We should raise the motorway speed limit - but with a few strings attached
HOW many motorway drivers does it take to change a lightbulb?
Given the not-at-all defensive tone of most of the articles about proposals to revamp the motorway speed limit, I thought I'd wait a week for the dust to settle to write mine, and open it with a joke. The answer, of course, is that none of them should even be attempting it. Not when they're at the helm of a tonne of metal doing 70mph. Or 80mph, for that matter. There is nothing funny about getting motorway drivers to change a lightbulb. This is serious business.
My dad actually wrote a letter to his MP urging him to vote against any attempts to raise the motorway speed limit to 80mph, saying it was “ludicrous”. Lots of you - mainly the Tory party - argue it's high time to add another 10mph to the speed limit. Others, including every road safety group you care to think of, say it'll lead to more accidents and all end in tears.
For what it's worth I don't agree with sticking with 70mph - but I don't necessarily agree with raising it either.
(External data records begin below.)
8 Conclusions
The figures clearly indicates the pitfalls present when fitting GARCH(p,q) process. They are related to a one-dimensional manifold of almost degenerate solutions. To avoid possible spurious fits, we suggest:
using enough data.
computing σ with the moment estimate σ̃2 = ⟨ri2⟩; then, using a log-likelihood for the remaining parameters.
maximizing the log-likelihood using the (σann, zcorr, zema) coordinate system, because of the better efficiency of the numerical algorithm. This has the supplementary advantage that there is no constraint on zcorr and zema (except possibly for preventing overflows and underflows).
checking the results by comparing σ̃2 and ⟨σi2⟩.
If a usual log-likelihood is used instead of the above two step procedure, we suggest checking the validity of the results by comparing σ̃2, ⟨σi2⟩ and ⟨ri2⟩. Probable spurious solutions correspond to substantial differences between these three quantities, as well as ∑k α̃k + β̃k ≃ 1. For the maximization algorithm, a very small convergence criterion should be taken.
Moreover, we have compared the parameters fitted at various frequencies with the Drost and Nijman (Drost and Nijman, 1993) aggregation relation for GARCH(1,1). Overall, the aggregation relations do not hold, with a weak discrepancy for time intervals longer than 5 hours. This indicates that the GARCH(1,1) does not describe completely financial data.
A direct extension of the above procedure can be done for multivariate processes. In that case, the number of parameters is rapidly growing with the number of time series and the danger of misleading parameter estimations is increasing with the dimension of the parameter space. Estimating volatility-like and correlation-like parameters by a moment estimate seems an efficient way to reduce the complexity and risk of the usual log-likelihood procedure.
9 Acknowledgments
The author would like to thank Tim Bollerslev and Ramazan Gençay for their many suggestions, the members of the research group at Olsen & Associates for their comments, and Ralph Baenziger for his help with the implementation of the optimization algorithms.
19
The thing to remember is that the 70mph was instigated in 1965, when most motorists ventured onto these newfangled superhighways in Ford Anglias and Austin 1100s equipped with skinny tyres and brakes the size of milk bottle tops. It doesn't take Jeremy Clarkson to tell you that today's motors of the masses - Focus, Golf, Astra - will easily outrun, outbrake and outhandle their fortysomething ancestors, and they're crammed full of airbags, anti whiplash zones and crumple zones even if they don't. Getting less than five stars in the Euro NCAP crash tests is very bad form in 2011, and it's for this reason I reckon modern cars at least are more than equipped to handle an 80mph limit.
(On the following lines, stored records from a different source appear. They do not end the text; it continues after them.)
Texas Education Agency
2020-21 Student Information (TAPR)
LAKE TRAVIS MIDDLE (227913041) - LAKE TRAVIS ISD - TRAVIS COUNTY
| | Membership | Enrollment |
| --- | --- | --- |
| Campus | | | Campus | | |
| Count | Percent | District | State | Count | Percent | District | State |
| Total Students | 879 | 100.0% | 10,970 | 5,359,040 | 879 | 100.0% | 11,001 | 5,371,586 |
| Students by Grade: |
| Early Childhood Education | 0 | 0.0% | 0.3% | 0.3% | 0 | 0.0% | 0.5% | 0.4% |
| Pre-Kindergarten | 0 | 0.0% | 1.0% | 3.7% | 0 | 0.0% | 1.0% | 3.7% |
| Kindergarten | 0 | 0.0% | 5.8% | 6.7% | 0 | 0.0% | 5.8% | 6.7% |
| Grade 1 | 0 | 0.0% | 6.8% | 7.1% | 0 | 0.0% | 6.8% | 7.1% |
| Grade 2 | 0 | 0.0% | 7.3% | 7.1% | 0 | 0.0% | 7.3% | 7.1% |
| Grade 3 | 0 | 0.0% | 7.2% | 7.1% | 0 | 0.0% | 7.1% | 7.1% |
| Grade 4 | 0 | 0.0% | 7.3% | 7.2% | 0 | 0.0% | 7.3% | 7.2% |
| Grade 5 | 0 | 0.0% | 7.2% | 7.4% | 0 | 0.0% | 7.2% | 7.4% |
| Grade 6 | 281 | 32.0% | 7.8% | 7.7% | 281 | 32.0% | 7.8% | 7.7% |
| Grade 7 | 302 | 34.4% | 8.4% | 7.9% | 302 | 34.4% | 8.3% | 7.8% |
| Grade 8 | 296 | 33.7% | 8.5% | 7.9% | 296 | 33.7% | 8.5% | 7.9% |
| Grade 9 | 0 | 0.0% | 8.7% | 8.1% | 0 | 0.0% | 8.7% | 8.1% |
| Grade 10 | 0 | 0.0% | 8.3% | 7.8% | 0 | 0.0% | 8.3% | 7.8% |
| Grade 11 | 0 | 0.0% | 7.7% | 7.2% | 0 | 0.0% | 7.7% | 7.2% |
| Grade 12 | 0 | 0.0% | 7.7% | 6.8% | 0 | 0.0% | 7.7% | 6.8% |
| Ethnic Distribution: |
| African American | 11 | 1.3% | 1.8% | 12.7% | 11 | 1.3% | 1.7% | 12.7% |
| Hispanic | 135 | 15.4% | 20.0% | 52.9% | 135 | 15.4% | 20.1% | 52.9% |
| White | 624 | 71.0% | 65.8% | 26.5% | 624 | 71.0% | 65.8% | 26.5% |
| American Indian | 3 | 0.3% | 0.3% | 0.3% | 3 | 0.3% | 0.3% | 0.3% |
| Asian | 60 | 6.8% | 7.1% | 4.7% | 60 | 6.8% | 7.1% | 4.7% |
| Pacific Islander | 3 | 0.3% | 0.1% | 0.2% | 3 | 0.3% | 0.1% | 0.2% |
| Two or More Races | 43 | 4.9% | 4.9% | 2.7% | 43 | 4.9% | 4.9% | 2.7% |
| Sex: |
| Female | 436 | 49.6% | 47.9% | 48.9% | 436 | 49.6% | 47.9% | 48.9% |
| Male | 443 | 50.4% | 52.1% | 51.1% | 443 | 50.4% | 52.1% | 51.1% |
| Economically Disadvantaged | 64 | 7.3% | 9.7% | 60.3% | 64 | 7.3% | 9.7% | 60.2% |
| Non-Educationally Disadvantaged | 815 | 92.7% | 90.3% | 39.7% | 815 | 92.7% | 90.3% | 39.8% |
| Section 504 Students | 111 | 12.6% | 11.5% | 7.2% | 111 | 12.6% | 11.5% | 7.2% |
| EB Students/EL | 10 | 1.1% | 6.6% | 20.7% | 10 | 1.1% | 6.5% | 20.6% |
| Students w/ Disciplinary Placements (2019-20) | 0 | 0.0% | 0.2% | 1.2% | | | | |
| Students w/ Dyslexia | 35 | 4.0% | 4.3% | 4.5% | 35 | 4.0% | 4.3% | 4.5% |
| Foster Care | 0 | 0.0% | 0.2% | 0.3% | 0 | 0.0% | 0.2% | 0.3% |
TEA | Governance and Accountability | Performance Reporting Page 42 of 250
Unfortunately, their drivers aren't. To this day the basic driving test doesn't include any motorway driving, which is insane and almost certainly explains all the middle lane hoggers, the headlight flashers, the outside laners who insist on doing exactly 69.99mph and the ones who think it's fine to shoot out from a slip road into lane three in a single ignorant swoop. Weirdly, there seems to be a correlation between all these drivers and sales of BMW's X5.
So I'd happily back an 80mph limit as long as those expected to do it are forced to learn how to drive on motorways properly. I've said it before and I'll say it again; I honestly believe speed, if you're trained how to use it properly and responsibly, is harmless in the right conditions.
On the other hand, we could ban all BMW X5s from the entire motorway network. Problem solved!